PROBLEM REQUIREMENTS - Without any pictures, copy the records below once more, exactly as they are.

──────

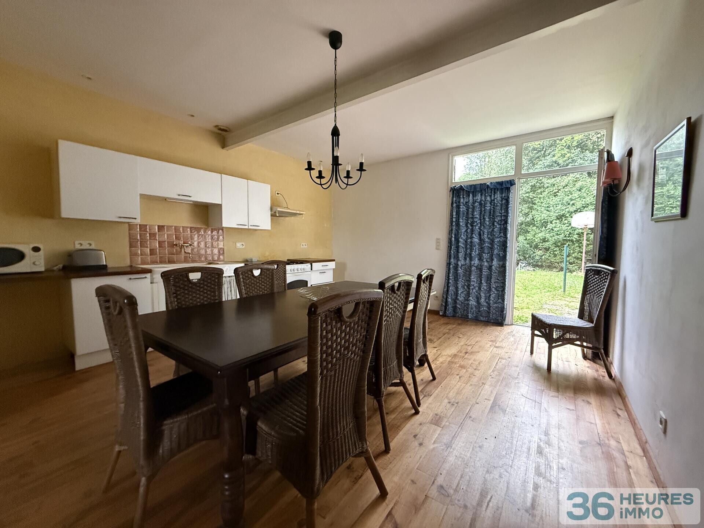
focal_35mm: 14
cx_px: 352
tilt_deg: -4.1
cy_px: 264
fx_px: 285
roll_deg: -0.1
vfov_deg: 85.7
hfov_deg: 102.1
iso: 1000
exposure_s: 1/50
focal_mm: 2.22
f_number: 2.2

──────

RESULT OF THIS TASK -
focal_35mm: 14
cx_px: 352
tilt_deg: -4.1
cy_px: 264
fx_px: 285
roll_deg: -0.1
vfov_deg: 85.7
hfov_deg: 102.1
iso: 1000
exposure_s: 1/50
focal_mm: 2.22
f_number: 2.2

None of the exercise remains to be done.